WHAT TO PRODUCE. Using the records below, locate all lines containing "Repository" and return them.

AVAILABLE DATA.
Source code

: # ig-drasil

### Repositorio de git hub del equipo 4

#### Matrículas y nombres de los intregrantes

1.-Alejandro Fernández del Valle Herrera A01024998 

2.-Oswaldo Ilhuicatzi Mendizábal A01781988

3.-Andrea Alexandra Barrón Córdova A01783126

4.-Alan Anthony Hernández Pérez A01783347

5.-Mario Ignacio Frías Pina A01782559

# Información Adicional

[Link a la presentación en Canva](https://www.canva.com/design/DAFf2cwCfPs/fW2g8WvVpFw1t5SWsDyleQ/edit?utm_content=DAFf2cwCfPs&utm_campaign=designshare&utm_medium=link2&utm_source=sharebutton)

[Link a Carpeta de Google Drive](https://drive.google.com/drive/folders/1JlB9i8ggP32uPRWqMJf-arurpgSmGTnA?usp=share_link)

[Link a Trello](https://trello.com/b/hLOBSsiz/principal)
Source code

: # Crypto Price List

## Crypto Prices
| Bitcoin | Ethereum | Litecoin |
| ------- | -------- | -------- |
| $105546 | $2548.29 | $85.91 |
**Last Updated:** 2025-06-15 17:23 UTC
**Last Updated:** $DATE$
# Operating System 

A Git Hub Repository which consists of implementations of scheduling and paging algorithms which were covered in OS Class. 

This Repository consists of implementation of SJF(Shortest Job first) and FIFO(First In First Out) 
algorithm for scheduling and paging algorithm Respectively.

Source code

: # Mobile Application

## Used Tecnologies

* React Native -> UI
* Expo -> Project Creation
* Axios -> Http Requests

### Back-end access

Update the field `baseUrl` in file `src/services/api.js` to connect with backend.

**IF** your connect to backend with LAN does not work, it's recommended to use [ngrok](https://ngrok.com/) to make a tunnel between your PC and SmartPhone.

TASK RESULT.
A Git Hub Repository which consists of implementations of scheduling and paging algorithms which were covered in OS Class. 
This Repository consists of implementation of SJF(Shortest Job first) and FIFO(First In First Out) 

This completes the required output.